For the plants to grow well, they require a large amount of water, a sandy loam soil and plenty of warmth. For this reason, cotton plants primarily grow in the tropical to subtropical regions around the equator. The most important countries for cotton cultivation include China and India, but also Turkey, Central Africa and America, and the Southern States of the USA. For perfect growth, the fields are irrigated. The crop is harvested after 8 to 12 months, during the dry season. Chemical pesticides are often used to protect very susceptible cotton plants.
Prior to industrialisation, the cotton bolls filled with lint needed to be harvested, sorted and carded by hand. Today, the harvesting of cotton and separation of the fibres from the boll is mostly done by machine. The seeds separated from the cotton are further processed to make oil, soap and wax or are used as seed. Further processing of the raw cotton yields lint, short fibres that cannot be spun. Lint may be used as a raw material, for example in the production of CUPRO. After the harvest, the cotton is classified, pressed into bales and delivered to the spinners. There the cotton is mechanically cleaned, carded and drawn parallel ready for spinning into yarn.
Pima cotton
Pima cotton is the designation for a high quality type of cotton. The fibres of Pima cotton are distinctive for their length, sheen and fineness. This type of cotton will only flourish in a few places, as it has specific requirements regarding soil conditions. Pima cotton is mainly grown in Egypt and the USA.
Organic cotton
High consumption of water, pesticides and genetically modified seeds is required to meet the high demand for cotton, but this has major implications for the ecosystem. Organic cotton is the answer for a more environmentally friendly alternative to conventional methods of cotton cultivation. Organic cotton is grown and cared for without the use of plant protection methods.

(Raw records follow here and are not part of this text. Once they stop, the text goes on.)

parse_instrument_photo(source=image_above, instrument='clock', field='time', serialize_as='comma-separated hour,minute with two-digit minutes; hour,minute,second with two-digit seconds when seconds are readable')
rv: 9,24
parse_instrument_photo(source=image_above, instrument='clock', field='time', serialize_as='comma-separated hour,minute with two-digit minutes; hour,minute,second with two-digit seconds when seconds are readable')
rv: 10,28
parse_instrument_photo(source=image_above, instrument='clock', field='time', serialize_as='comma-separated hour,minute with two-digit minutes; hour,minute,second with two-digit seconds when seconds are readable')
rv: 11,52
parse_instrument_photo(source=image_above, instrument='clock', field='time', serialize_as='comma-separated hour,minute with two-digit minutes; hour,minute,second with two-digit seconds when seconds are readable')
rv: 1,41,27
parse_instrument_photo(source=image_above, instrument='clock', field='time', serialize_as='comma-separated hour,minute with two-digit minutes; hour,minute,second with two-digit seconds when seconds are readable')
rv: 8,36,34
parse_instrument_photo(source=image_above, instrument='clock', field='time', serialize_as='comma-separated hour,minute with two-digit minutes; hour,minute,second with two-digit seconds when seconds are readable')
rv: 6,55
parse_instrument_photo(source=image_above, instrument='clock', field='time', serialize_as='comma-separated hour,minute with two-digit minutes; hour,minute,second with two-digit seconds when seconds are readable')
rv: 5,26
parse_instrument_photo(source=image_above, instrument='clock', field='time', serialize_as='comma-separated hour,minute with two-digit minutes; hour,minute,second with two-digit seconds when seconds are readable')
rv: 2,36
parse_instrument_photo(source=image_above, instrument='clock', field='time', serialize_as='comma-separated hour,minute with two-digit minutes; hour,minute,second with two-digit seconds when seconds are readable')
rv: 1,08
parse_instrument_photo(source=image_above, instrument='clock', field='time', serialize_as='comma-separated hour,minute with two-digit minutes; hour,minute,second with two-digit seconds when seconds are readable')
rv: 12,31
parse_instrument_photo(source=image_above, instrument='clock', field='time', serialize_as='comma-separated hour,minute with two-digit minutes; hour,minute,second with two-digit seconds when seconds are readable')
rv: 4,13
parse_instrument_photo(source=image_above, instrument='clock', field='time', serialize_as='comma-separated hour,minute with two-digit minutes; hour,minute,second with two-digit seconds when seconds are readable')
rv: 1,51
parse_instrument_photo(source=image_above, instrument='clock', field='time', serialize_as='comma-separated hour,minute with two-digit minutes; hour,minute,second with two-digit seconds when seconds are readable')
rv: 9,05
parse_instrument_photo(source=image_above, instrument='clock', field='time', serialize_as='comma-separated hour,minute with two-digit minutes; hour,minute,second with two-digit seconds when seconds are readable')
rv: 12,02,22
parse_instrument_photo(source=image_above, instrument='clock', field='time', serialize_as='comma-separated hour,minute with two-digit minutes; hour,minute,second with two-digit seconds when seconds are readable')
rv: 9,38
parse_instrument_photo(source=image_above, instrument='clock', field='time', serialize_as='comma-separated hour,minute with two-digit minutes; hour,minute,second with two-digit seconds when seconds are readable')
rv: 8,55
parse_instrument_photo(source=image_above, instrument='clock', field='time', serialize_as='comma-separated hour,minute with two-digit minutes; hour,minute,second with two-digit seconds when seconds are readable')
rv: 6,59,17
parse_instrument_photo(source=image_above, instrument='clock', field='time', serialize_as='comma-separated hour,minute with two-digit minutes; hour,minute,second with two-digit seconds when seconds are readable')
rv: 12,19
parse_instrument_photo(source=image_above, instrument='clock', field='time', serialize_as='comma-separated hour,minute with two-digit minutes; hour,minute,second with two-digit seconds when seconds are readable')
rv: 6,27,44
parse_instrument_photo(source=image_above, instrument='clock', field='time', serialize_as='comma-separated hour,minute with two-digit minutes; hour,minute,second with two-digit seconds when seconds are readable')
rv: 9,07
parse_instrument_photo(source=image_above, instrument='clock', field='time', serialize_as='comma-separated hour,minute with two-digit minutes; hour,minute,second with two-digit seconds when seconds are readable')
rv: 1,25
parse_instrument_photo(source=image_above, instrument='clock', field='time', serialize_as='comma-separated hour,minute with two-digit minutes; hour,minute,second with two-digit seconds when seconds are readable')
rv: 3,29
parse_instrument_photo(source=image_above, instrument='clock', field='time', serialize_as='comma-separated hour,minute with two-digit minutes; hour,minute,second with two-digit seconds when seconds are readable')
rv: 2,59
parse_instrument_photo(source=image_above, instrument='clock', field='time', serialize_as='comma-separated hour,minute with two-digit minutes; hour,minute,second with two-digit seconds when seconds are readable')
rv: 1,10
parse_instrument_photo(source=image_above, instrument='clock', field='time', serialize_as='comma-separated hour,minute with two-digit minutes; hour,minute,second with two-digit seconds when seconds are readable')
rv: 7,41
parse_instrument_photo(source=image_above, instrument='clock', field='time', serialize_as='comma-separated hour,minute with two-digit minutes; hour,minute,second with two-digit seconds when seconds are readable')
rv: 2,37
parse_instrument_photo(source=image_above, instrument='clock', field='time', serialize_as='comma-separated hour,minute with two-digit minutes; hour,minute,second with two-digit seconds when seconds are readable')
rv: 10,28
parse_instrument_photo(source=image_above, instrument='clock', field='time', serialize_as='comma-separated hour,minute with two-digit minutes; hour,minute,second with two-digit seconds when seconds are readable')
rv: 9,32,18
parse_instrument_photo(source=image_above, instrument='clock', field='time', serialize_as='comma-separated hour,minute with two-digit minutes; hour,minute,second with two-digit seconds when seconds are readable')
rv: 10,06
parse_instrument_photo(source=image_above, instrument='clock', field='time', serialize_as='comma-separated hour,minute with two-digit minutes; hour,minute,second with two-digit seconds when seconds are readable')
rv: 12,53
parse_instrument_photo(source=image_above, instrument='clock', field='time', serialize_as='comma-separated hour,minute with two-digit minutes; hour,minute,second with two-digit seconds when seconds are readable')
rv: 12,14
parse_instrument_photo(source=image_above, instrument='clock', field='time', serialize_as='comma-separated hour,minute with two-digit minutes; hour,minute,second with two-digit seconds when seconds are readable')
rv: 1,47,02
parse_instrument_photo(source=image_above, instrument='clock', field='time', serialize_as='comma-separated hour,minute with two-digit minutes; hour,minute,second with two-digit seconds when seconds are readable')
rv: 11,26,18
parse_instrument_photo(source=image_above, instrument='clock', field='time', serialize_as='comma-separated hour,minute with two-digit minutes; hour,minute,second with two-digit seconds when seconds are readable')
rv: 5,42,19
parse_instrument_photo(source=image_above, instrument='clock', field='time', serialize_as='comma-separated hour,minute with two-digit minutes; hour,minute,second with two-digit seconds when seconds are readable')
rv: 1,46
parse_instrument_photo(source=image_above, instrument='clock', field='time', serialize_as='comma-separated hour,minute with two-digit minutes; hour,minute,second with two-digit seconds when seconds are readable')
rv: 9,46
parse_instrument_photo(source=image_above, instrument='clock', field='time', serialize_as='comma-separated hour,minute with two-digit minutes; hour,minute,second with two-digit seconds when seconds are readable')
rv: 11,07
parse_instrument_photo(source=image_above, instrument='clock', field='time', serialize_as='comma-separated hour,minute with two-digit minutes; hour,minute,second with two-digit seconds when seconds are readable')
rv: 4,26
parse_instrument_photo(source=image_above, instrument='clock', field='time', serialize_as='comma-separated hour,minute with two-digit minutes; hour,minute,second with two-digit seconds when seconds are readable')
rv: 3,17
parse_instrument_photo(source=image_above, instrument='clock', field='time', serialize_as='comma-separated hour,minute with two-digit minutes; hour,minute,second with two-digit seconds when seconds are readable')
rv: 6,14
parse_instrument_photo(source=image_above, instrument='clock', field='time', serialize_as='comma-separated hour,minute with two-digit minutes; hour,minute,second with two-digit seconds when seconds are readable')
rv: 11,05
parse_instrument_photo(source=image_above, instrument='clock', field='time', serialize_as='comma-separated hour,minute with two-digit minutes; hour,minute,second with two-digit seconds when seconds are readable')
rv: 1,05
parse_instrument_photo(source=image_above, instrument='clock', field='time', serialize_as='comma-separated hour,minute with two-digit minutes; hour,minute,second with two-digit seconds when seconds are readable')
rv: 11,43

Gassed and mercerised cotton yarn
On the ball bands of our cotton yarns you will find the description «mercerised and gassed cotton».
Mercerised means that a cotton yarn has been improved by putting it through a chemical process using caustic soda. The fibres of the cotton swell up and have a more rounded cross-section with a smoother surface. This gives the yarn a shiny effect, along with a silky touch. After mercerisation, the cotton yarns are softer, they have increased breaking strength and are better protected against shrinkage.
Gassing, on the other hand, is the process whereby any small protruding hairs are singed off the cotton yarn. This produces a smoother surface, which makes it easier to crochet or knit with the yarn.
Cotton at LANGYARNS
We offer you a broad selection of high quality cotton yarns. In this range you will find 100 % organic cotton yarns, as well as yarns comprising Pima cotton and more conventional cotton fibres. The fibres with the most beautiful qualities and necessary attributes are chosen to complement the yarn construction. The origin of the cotton fibres used includes cotton from Turkey, Peru and the USA. We have developed classic threads for you, created light clouds of cotton and invented stunning effect yarns with explosions of colour. Our cotton yarns are produced with great care and dedication in order to bring you the maximum enjoyment from your knit and crochet!
Sources
Material Archiv 2024, Baumwolle, https://materialarchiv.ch/de/ma:material_561?type=all (ref 15.04.24).
Hessnatur Textillexikon 2024, Bio-Baumwolle, https://www.hessnatur.com/magazin/textillexikon/baumwolle/ (ref 15.04.2024).
Remei 2024, https://remei.ch/fibre-to-fashion/bio-baumwolle/ (ref 15.04.2024).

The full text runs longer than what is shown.